Arkéa-Samsic réalise un excellent début de saison avec les succès de Nairo Quintana et de Nacer Bouhanni. Comment vis-tu leurs arrivées ? Qu’est-ce que cela t’apporte ?
C’est clair que l’équipe a réalisé quelque chose de grand depuis début 2020. Les arrivées de Nacer et de Nairo ont fait prendre conscience à tous qu’on est capable de grandes choses. C’était déjà le cas avec Warren mais le fait d’avoir d’autres leaders dans l’équipe l’a déchargé d’une certaine pression et cela a été bénéfique pour tout le monde je pense.
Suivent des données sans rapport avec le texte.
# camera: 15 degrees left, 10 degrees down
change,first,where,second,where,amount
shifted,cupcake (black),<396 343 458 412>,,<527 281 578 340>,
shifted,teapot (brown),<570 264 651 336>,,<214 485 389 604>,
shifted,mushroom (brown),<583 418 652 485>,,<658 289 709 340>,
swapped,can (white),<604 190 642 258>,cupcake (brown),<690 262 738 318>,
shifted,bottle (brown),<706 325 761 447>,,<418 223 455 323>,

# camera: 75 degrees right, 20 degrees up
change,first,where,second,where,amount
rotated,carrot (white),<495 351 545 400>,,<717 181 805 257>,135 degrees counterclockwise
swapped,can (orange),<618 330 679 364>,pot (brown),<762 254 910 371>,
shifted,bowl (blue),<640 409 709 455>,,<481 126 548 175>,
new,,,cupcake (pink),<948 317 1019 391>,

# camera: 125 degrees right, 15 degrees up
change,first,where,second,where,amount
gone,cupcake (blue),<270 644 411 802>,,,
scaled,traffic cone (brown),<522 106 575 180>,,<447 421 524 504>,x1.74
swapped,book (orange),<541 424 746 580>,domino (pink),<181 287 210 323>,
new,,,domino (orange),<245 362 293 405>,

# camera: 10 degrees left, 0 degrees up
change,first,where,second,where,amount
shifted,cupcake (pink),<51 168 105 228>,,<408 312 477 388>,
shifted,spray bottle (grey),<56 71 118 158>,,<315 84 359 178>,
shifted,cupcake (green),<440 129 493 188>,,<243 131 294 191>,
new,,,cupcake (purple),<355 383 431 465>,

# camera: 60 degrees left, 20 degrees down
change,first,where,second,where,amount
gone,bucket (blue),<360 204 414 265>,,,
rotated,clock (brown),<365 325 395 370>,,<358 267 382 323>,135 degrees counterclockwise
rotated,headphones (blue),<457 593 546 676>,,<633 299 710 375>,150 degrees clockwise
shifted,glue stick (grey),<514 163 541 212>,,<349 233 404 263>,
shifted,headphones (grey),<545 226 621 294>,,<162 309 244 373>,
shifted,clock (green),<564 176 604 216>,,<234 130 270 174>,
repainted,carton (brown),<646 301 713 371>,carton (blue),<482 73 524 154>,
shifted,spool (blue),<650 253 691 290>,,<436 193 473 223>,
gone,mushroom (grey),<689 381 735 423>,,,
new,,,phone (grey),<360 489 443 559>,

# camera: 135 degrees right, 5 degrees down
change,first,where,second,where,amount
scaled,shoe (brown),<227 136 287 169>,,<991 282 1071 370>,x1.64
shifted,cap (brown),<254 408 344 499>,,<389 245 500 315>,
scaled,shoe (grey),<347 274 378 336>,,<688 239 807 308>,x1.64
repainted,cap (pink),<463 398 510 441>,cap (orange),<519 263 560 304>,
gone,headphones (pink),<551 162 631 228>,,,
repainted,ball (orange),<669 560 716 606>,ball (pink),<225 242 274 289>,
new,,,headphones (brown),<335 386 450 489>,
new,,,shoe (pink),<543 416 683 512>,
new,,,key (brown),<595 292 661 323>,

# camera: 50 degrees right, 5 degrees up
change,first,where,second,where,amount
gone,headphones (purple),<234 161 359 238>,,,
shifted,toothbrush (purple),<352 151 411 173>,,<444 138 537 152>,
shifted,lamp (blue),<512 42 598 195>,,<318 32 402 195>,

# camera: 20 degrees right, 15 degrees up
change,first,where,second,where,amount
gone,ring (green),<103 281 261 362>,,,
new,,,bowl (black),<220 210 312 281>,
J’ai déjà hâte de recourir et travailler pour eux, c’est quelque chose qui me plaît. J’aime recevoir des conseils des « anciens » comme Flo Vachon, Amaël Moinard ou encore André Greipel sur les Tours de France que j’ai pu faire pour aider au mieux les leaders. Je ne cite qu’eux mais c’est valable avec tout le monde évidemment.
Tu as couru avec Nairo Quintana sur le Tour des Alpes Maritimes et du Var, comment est-il en tant qu’homme et en tant que leader ?
Nairo est quelqu’un de très calme et discret. Pour être honnête il fait même assez froid au premier abord. Quand on le découvre un peu on se rend vite compte qu’il est très, très exigeant sur tous les domaines, que ce soit la nutrition, le matériel, l’entraînement… Et qu’il en demande autant à ses coéquipiers. Mais on a pu voir sur les images de l’équipe qu’il était aussi très souriant et que c’est quelqu’un qui a besoin de se sentir « comme à la maison » pour être performant. Chaque leader est différent mais leur grande exigence est un point commun.
Quel message souhaiterais-tu confier à nos lecteurs ?
Ce serait évidemment de respecter les consignes de confinement. Pour le reste j’espère vraiment que la situation va s’améliorer et que l’on pourra vite raccrocher un dossard et tous se retrouver sur les routes. L’ambiance des courses va vite me manquer je pense.